Liebe Sandra, oh Gott, das kann ich so gut nachfühlen. Aber wie schön, das ihr auch schnell wieder Zuhause wart! Lieben Gruß Lucie
Ja die blöde Schleuse…ich habe so geweint, nachdem ich unseren 4-Monate alten MiniFlo abgegeben habe. Ich wünsche Sam ganz schnell gute Besserung, dass er bald wieder herumflitzen kann. Und dafür, dass Du für Sam da bist, warte ich auch gerne noch ein paaar Tage länger auf das neue Buch.
LG Verena
Liebe Verena,
4 Monate… uaaaahhh…. wie furchtbar! Aber danke für Deine Geduld!
Lieben Gruß
Lucie
Jetzt hab ich Tränen in den Augen. Ich fühlte mich dem Ort plötzlich auch wieder ganz nah und war auch dankbar beim Lesen deiner Worte. Nur anders. Dankbar, dass wir gerade nicht da sein müssen. Ich hoffe, dass es euch schnell besser geht. Und ja, man trifft sich immer zweimal im Leben und bekommt immer die Möglichkeit, seinen Frieden mit den Dingen zu schließen. Aber eines möchte ich dir und allen anderen Müttern sagen: Wenn man mit seinen Kindern leidet, ist nichts banal. Es gibt kein schlimmer oder besser. Es ist dein Kind und dein Herz, das sich in dem Moment zusammenzieht. Du hast genauso das Recht auf Angst und Sorgen und Kopfkinoszenarien, wie andere, die eben nicht wegen eines gebrochenen Armes da sind. Natürlich gibt es Schicksale, die bedrohlicher sind. Aber deine Sorgen und Ängste in jenem Moment verdienen es nicht, als banal bezeichnet zu werden. Für dich, für euch, ist das in dem Augenblick furchtbar schlimm. Ich hoffe du weißt, wie ich das meine.

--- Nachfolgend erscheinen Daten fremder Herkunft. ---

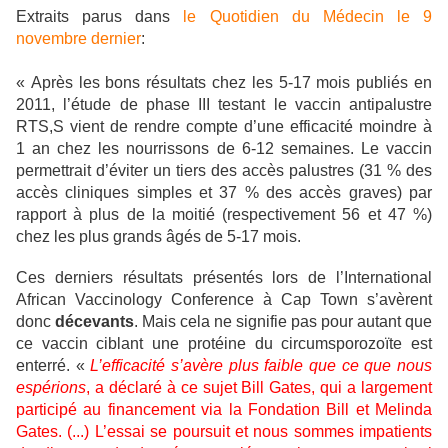
Extraits parus dans
le Quotidien du Médecin le 9
novembre dernier
:
« Après les bons résultats chez les 5-17 mois publiés en
2011, l’étude de phase III testant le vaccin antipalustre
RTS,S vient de rendre compte d’une efficacité moindre à
1 an chez les nourrissons de 6-12 semaines. Le vaccin
permettrait d’éviter un tiers des accès palustres (31 % des
accès cliniques simples et 37 % des accès graves) par
rapport à plus de la moitié (respectivement 56 et 47 %)
chez les plus grands âgés de 5-17 mois.
Ces derniers résultats présentés lors de l’International
African Vaccinology Conference à Cap Town s’avèrent
donc
décevants
. Mais cela ne signifie pas pour autant que
ce vaccin ciblant une protéine du circumsporozoïte est
enterré. «
L’efficacité s’avère plus faible que ce que nous
espérions
, a déclaré à ce sujet Bill Gates, qui a largement
participé au financement via la Fondation Bill et Melinda
Gates. (...) L’essai se poursuit et nous sommes impatients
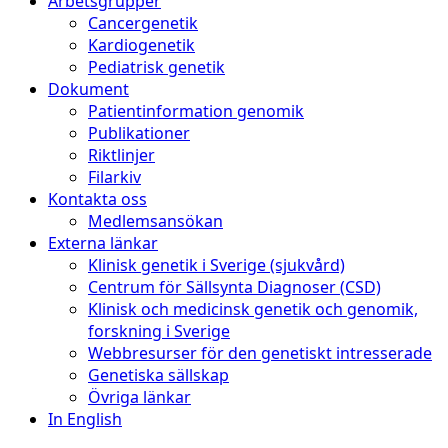
Arbetsgrupper
Cancergenetik
Kardiogenetik
Pediatrisk genetik
Dokument
Patientinformation genomik
Publikationer
Riktlinjer
Filarkiv
Kontakta oss
Medlemsansökan
Externa länkar
Klinisk genetik i Sverige (sjukvård)
Centrum för Sällsynta Diagnoser (CSD)
Klinisk och medicinsk genetik och genomik,
forskning i Sverige
Webbresurser för den genetiskt intresserade
Genetiska sällskap
Övriga länkar
In English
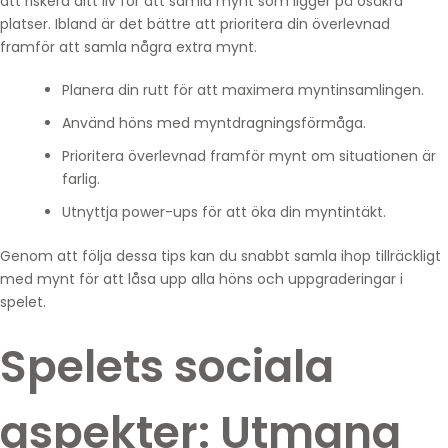
att riskera ditt liv för att samla mynt som ligger på osäkra
platser. Ibland är det bättre att prioritera din överlevnad
framför att samla några extra mynt.
Planera din rutt för att maximera myntinsamlingen.
Använd höns med myntdragningsförmåga.
Prioritera överlevnad framför mynt om situationen är
farlig.
Utnyttja power-ups för att öka din myntintäkt.
Genom att följa dessa tips kan du snabbt samla ihop tillräckligt
med mynt för att låsa upp alla höns och uppgraderingar i
spelet.
Spelets sociala
aspekter: Utmana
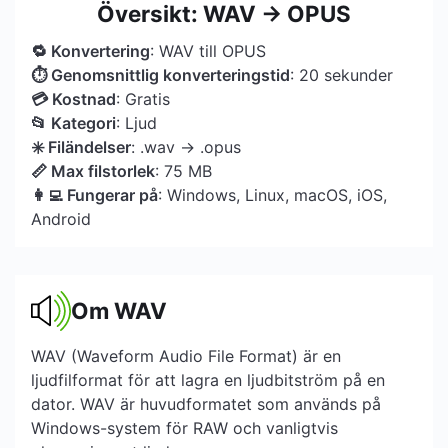
Översikt: WAV → OPUS
🔁 Konvertering
: WAV till OPUS
⏱ Genomsnittlig konverteringstid
: 20 sekunder
💳 Kostnad
: Gratis
📂 Kategori
: Ljud
✳️ Filändelser
: .wav → .opus
📏 Max filstorlek
: 75 MB
👩‍💻 Fungerar på
: Windows, Linux, macOS, iOS,
Android
Om WAV
WAV (Waveform Audio File Format) är en
ljudfilformat för att lagra en ljudbitström på en
dator. WAV är huvudformatet som används på
Windows-system för RAW och vanligtvis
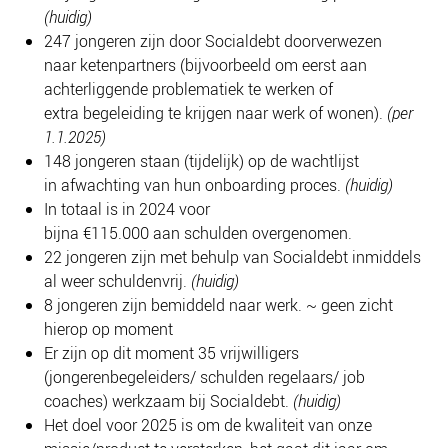
(huidig)
247 jongeren zijn door Socialdebt doorverwezen
naar ketenpartners (bijvoorbeeld om eerst aan
achterliggende problematiek te werken of
extra begeleiding te krijgen naar werk of wonen).
(per
1.1.2025)
148 jongeren staan (tijdelijk) op de wachtlijst
in afwachting van hun onboarding proces.
(huidig)
In totaal is in 2024 voor
bijna €115.000 aan schulden overgenomen.
22 jongeren zijn met behulp van Socialdebt inmiddels
al weer schuldenvrij.
(huidig)
8 jongeren zijn bemiddeld naar werk. ~ geen zicht
hierop op moment
Er zijn op dit moment 35 vrijwilligers
(jongerenbegeleiders/ schulden regelaars/ job
coaches) werkzaam bij Socialdebt.
(huidig)
Het doel voor 2025 is om de kwaliteit van onze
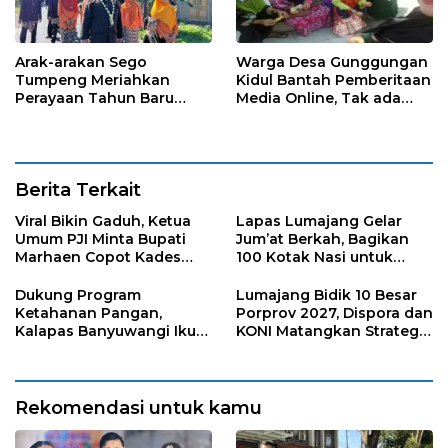
Arak-arakan Sego
Warga Desa Gunggungan
Tumpeng Meriahkan
Kidul Bantah Pemberitaan
Perayaan Tahun Baru
Media Online, Tak ada
Islam di Desa Tumpeng
Pungli disini
Berita Terkait
Viral Bikin Gaduh, Ketua
Lapas Lumajang Gelar
Umum PJI Minta Bupati
Jum’at Berkah, Bagikan
Marhaen Copot Kades
100 Kotak Nasi untuk
Sukorejo
Warga Sekitar
Dukung Program
Lumajang Bidik 10 Besar
Ketahanan Pangan,
Porprov 2027, Dispora dan
Kalapas Banyuwangi Ikuti
KONI Matangkan Strategi
Penanaman Bibit Pohon
Pembinaan Atlet
Kelapa Serentak di SAE
Ngajum
Rekomendasi untuk kamu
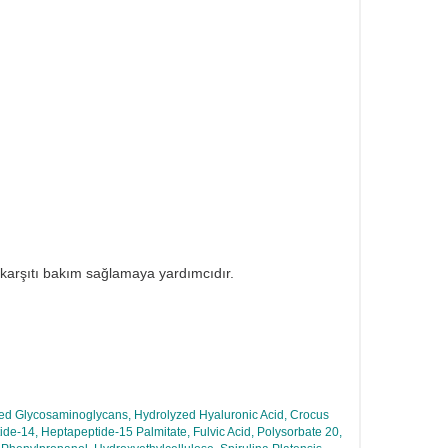
k karşıtı bakım sağlamaya yardımcıdır.
yzed Glycosaminoglycans, Hydrolyzed Hyaluronic Acid, Crocus
ide-14, Heptapeptide-15 Palmitate, Fulvic Acid, Polysorbate 20,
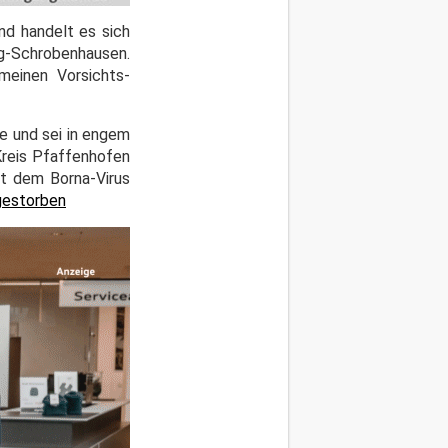
nd handelt es sich
rg-Schrobenhausen.
meinen Vorsichts-
e und sei in engem
Kreis Pfaffenhofen
it dem Borna-Virus
 gestorben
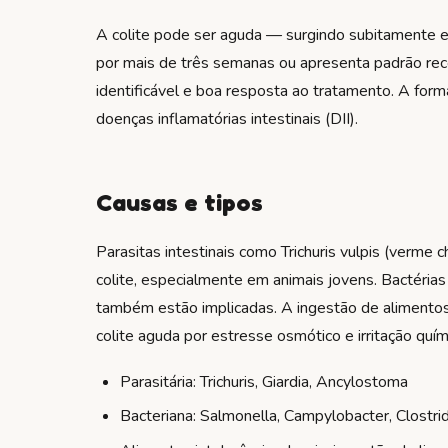
A colite pode ser aguda — surgindo subitamente 
por mais de três semanas ou apresenta padrão re
identificável e boa resposta ao tratamento. A form
doenças inflamatórias intestinais (DII).
Causas e tipos
Parasitas intestinais como Trichuris vulpis (verme 
colite, especialmente em animais jovens. Bactéria
também estão implicadas. A ingestão de alimentos
colite aguda por estresse osmótico e irritação quím
Parasitária: Trichuris, Giardia, Ancylostoma
Bacteriana: Salmonella, Campylobacter, Clostri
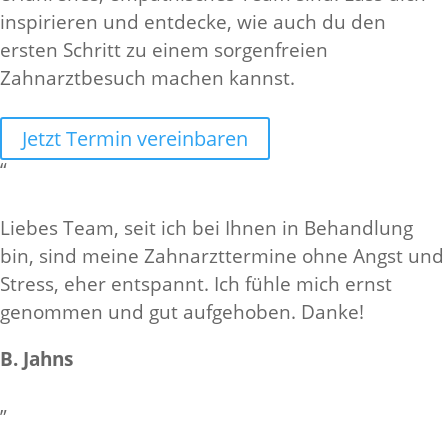
inspirieren und entdecke, wie auch du den
ersten Schritt zu einem sorgenfreien
Zahnarztbesuch machen kannst.
Jetzt Termin vereinbaren
“
Liebes Team, seit ich bei Ihnen in Behandlung
bin, sind meine Zahnarzttermine ohne Angst und
Stress, eher entspannt. Ich fühle mich ernst
genommen und gut aufgehoben. Danke!
B. Jahns
”
IMPRESSUM
DATENSCHUTZ
KONTAKT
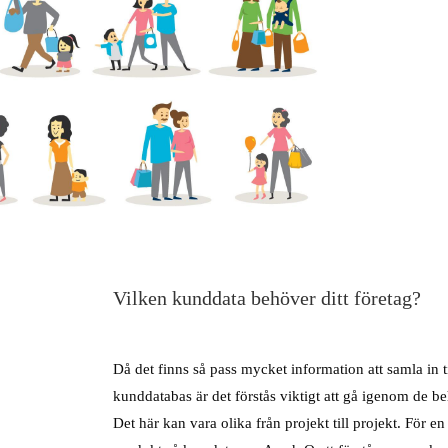
Vilken kunddata behöver ditt företag?
Då det finns så pass mycket information att samla in ti
kunddatabas är det förstås viktigt att gå igenom de b
Det här kan vara olika från projekt till projekt. För en 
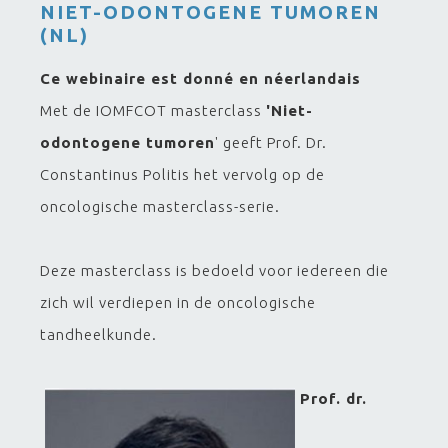
NIET-ODONTOGENE TUMOREN
(NL)
Ce webinaire est donné en néerlandais
Met de IOMFCOT masterclass
'Niet-
odontogene tumoren
' geeft Prof. Dr.
Constantinus Politis het vervolg op de
oncologische masterclass-serie.
Deze masterclass is bedoeld voor iedereen die
zich wil verdiepen in de oncologische
tandheelkunde.
Prof. dr.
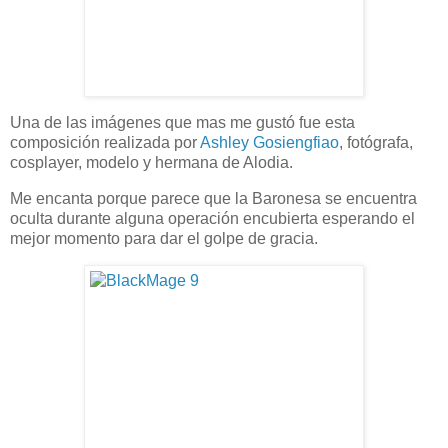
Una de las imágenes que mas me gustó fue esta
composición realizada por
Ashley Gosiengfiao
, fotógrafa,
cosplayer, modelo y hermana de Alodia.
Me encanta porque parece que la Baronesa se encuentra
oculta durante alguna operación encubierta esperando el
mejor momento para dar el golpe de gracia.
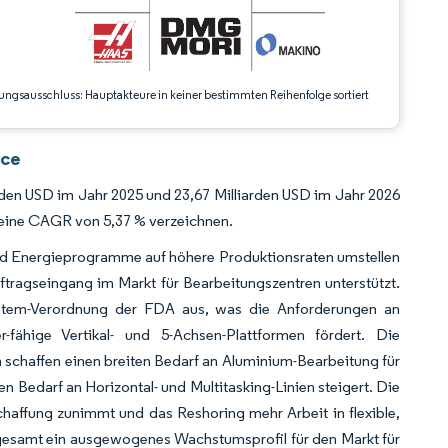
ungsausschluss: Hauptakteure in keiner bestimmten Reihenfolge sortiert
nce
rden USD im Jahr 2025 und 23,67 Milliarden USD im Jahr 2026
 eine CAGR von 5,37 % verzeichnen.
 und Energieprogramme auf höhere Produktionsraten umstellen
tragseingang im Markt für Bearbeitungszentren unterstützt.
system-Verordnung der FDA aus, was die Anforderungen an
ähige Vertikal- und 5-Achsen-Plattformen fördert. Die
n schaffen einen breiten Bedarf an Aluminium-Bearbeitung für
edarf an Horizontal- und Multitasking-Linien steigert. Die
schaffung zunimmt und das Reshoring mehr Arbeit in flexible,
sgesamt ein ausgewogenes Wachstumsprofil für den Markt für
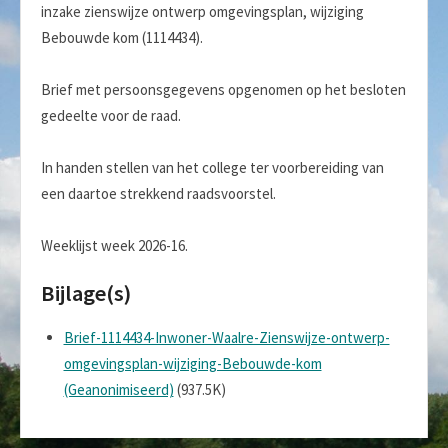
inzake zienswijze ontwerp omgevingsplan, wijziging
Bebouwde kom (1114434).
Brief met persoonsgegevens opgenomen op het besloten
gedeelte voor de raad.
In handen stellen van het college ter voorbereiding van
een daartoe strekkend raadsvoorstel.
Weeklijst week 2026-16.
Bijlage(s)
Brief-1114434-Inwoner-Waalre-Zienswijze-ontwerp-
omgevingsplan-wijziging-Bebouwde-kom
(Geanonimiseerd)
(937.5K)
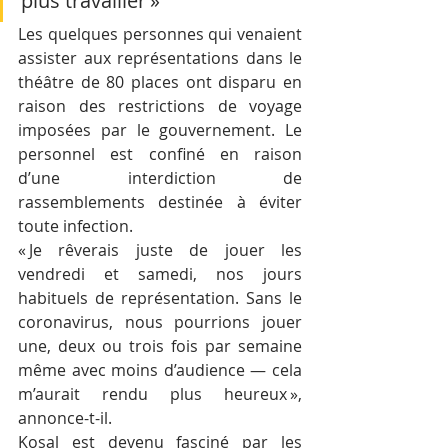
plus travailler »
Les quelques personnes qui venaient 
assister aux représentations dans le 
théâtre de 80 places ont disparu en 
raison des restrictions de voyage 
imposées par le gouvernement. Le 
personnel est confiné en raison 
d’une interdiction de 
rassemblements destinée à éviter 
toute infection.
« Je rêverais juste de jouer les 
vendredi et samedi, nos jours 
habituels de représentation. Sans le 
coronavirus, nous pourrions jouer 
une, deux ou trois fois par semaine 
même avec moins d’audience — cela 
m’aurait rendu plus heureux », 
annonce-t-il.
Kosal est devenu fasciné par les 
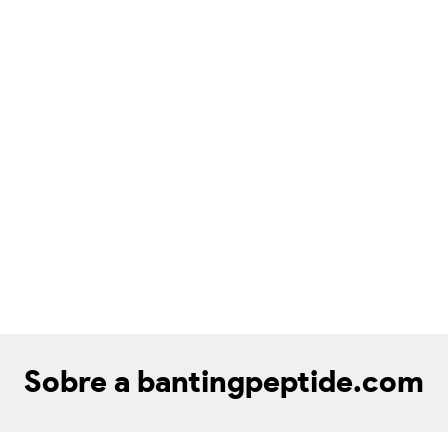
Sobre a bantingpeptide.com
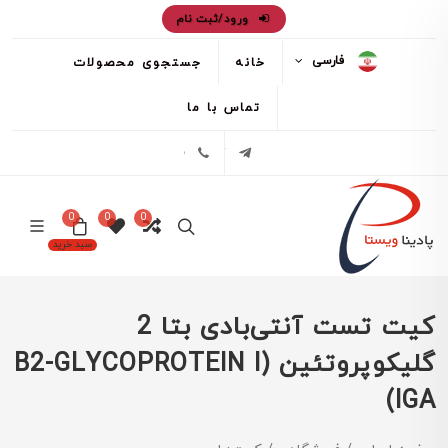
ورود/ثبت نام
فارسی
خانه
جستجوی محصولات
تماس با ما
تلگرام
02171386
0
0
0
سبد خرید
کیت تست آنتی‌بادی بتا 2
گلیکوپروتئین (B2-GLYCOPROTEIN I
IGA)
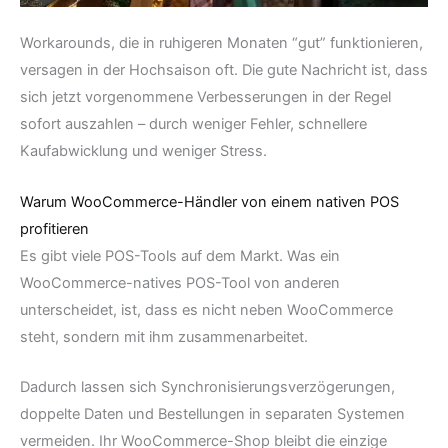
Workarounds, die in ruhigeren Monaten “gut” funktionieren,
versagen in der Hochsaison oft. Die gute Nachricht ist, dass
sich jetzt vorgenommene Verbesserungen in der Regel
sofort auszahlen – durch weniger Fehler, schnellere
Kaufabwicklung und weniger Stress.
Warum WooCommerce-Händler von einem nativen POS
profitieren
Es gibt viele POS-Tools auf dem Markt. Was ein
WooCommerce-natives POS-Tool von anderen
unterscheidet, ist, dass es nicht neben WooCommerce
steht, sondern mit ihm zusammenarbeitet.
Dadurch lassen sich Synchronisierungsverzögerungen,
doppelte Daten und Bestellungen in separaten Systemen
vermeiden. Ihr WooCommerce-Shop bleibt die einzige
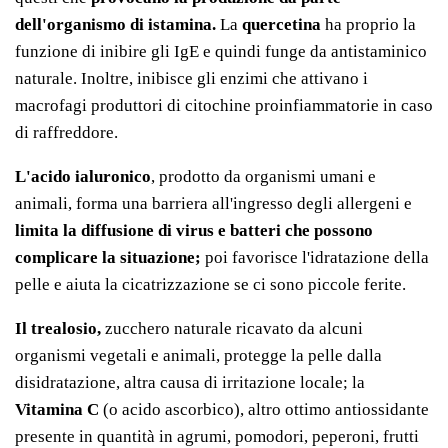
dell'organismo di istamina.
La
quercetina
ha proprio la
funzione di inibire gli IgE e quindi funge da antistaminico
naturale. Inoltre, inibisce gli enzimi che attivano i
macrofagi produttori di citochine proinfiammatorie in caso
di raffreddore.
L'acido ialuronico
,
prodotto da organismi umani e
animali, forma una barriera
all'ingresso degli allergeni e
limita la diffusione di virus e batteri che possono
complicare la situazione;
poi favorisce l'idratazione della
pelle e aiuta la cicatrizzazione se ci sono piccole ferite.
Il trealosio,
zucchero naturale ricavato da alcuni
organismi vegetali e animali, p
rotegge la pelle dalla
disidratazione, altra causa di irritazione locale; la
Vitamina C
(o acido ascorbico), altro ottimo antiossidante
presente in quantità in agrumi, pomodori, peperoni, frutti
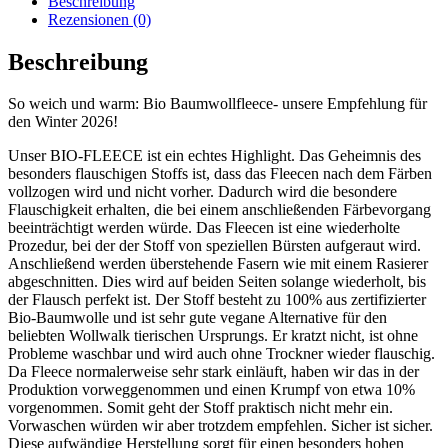
Beschreibung
Rezensionen (0)
Beschreibung
So weich und warm: Bio Baumwollfleece- unsere Empfehlung für
den Winter 2026!
Unser BIO-FLEECE ist ein echtes Highlight. Das Geheimnis des
besonders flauschigen Stoffs ist, dass das Fleecen nach dem Färben
vollzogen wird und nicht vorher. Dadurch wird die besondere
Flauschigkeit erhalten, die bei einem anschließenden Färbevorgang
beeinträchtigt werden würde. Das Fleecen ist eine wiederholte
Prozedur, bei der der Stoff von speziellen Bürsten aufgeraut wird.
Anschließend werden überstehende Fasern wie mit einem Rasierer
abgeschnitten. Dies wird auf beiden Seiten solange wiederholt, bis
der Flausch perfekt ist. Der Stoff besteht zu 100% aus zertifizierter
Bio-Baumwolle und ist sehr gute vegane Alternative für den
beliebten Wollwalk tierischen Ursprungs. Er kratzt nicht, ist ohne
Probleme waschbar und wird auch ohne Trockner wieder flauschig.
Da Fleece normalerweise sehr stark einläuft, haben wir das in der
Produktion vorweggenommen und einen Krumpf von etwa 10%
vorgenommen. Somit geht der Stoff praktisch nicht mehr ein.
Vorwaschen würden wir aber trotzdem empfehlen. Sicher ist sicher.
Diese aufwändige Herstellung sorgt für einen besonders hohen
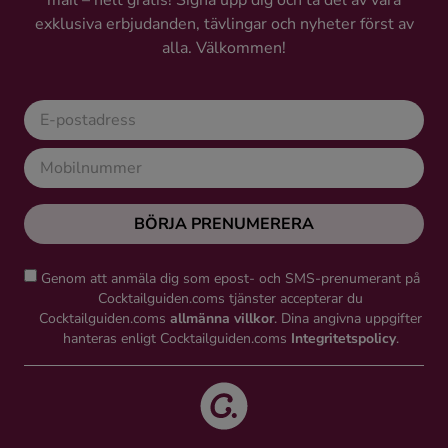
mail – helt gratis! Signa upp dig och ta del av våra
Kaffe
exklusiva erbjudanden, tävlingar och nyheter först av
alla. Välkommen!
Konjak
Likör
Rom
BÖRJA PRENUMERERA
Shots
Genom att anmäla dig som epost- och SMS-prenumerant på
Cocktailguiden.coms tjänster accepterar du
Tequila
Cocktailguiden.coms
allmänna villkor
. Dina angivna uppgifter
hanteras enligt Cocktailguiden.coms
Integritetspolicy
.
Vodka
Whisky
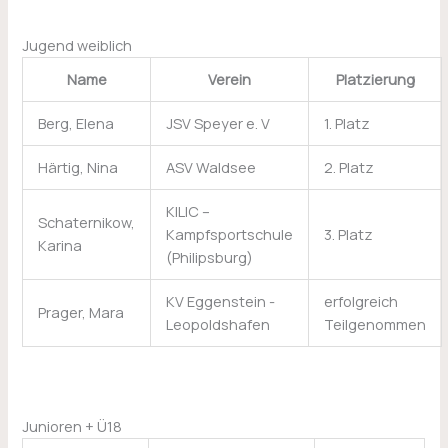
Jugend weiblich
Name
Verein
Platzierung
Berg, Elena
JSV Speyer e. V
1. Platz
Härtig, Nina
ASV Waldsee
2. Platz
KILIC –
Schaternikow,
Kampfsportschule
3. Platz
Karina
(Philipsburg)
KV Eggenstein -
erfolgreich
Prager, Mara
Leopoldshafen
Teilgenommen
Junioren + Ü18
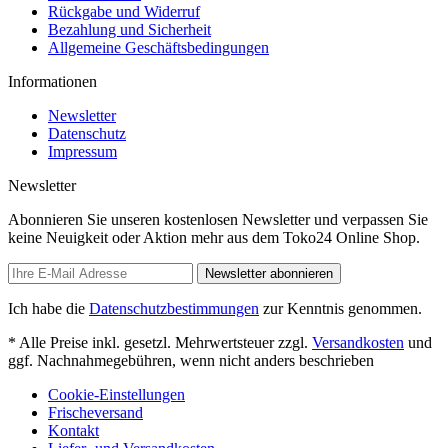
Rückgabe und Widerruf
Bezahlung und Sicherheit
Allgemeine Geschäftsbedingungen
Informationen
Newsletter
Datenschutz
Impressum
Newsletter
Abonnieren Sie unseren kostenlosen Newsletter und verpassen Sie
keine Neuigkeit oder Aktion mehr aus dem Toko24 Online Shop.
Newsletter abonnieren
Ich habe die
Datenschutzbestimmungen
zur Kenntnis genommen.
* Alle Preise inkl. gesetzl. Mehrwertsteuer zzgl.
Versandkosten
und
ggf. Nachnahmegebühren, wenn nicht anders beschrieben
Cookie-Einstellungen
Frischeversand
Kontakt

Ich schicke euch viele sonnige Gedanken! Fühlt euch umarmt!
Weiterhin Gute Besserung an Sam und dieses Gefühl an der Schleuse kenne ich. Es ist nicht schön. Und wie vorher kommentiert wurde, kann ich mich nur anschließen, banal ist das nicht, wenn Du mit Deinem Kind leidest. Das ist ein ganz normales Gefühl.
Lieb Jessika,
Danke Dir! Ja, ich weiß was du meinst und damit hast Du auch recht. Und doch ist es auch sehr heilsam, wenn alles in die richtige Perspektive gerückt wird.
Lieben Gruß
Lucie
Gut, dass ihr es geschafft habt. Gott sei Dank mussten meine Mädels noch nicht durch die Schleuse, aber ich musste als Kind ein paar Mal da durch…habe ich noch die furchtbarsten Erinnerungen dran, obwohl es bei jedem Mal besser wurde….Lg, Anne
Liebe Anne,
Ich finde selbst als Erwachsener ist es kein schönes gefühl dadurch egschobene zu werden. Und als Kind… ach, ich mag es mir gar nicht vorstellen!
Danke für Deine guten Wünsche!
Lucie
Puuuuh…. Und ja, Schock-Momente holen einen immer wieder auf den Boden der Tatsachen zurück und lassen einen wieder das Glück des Lebens neu genießen.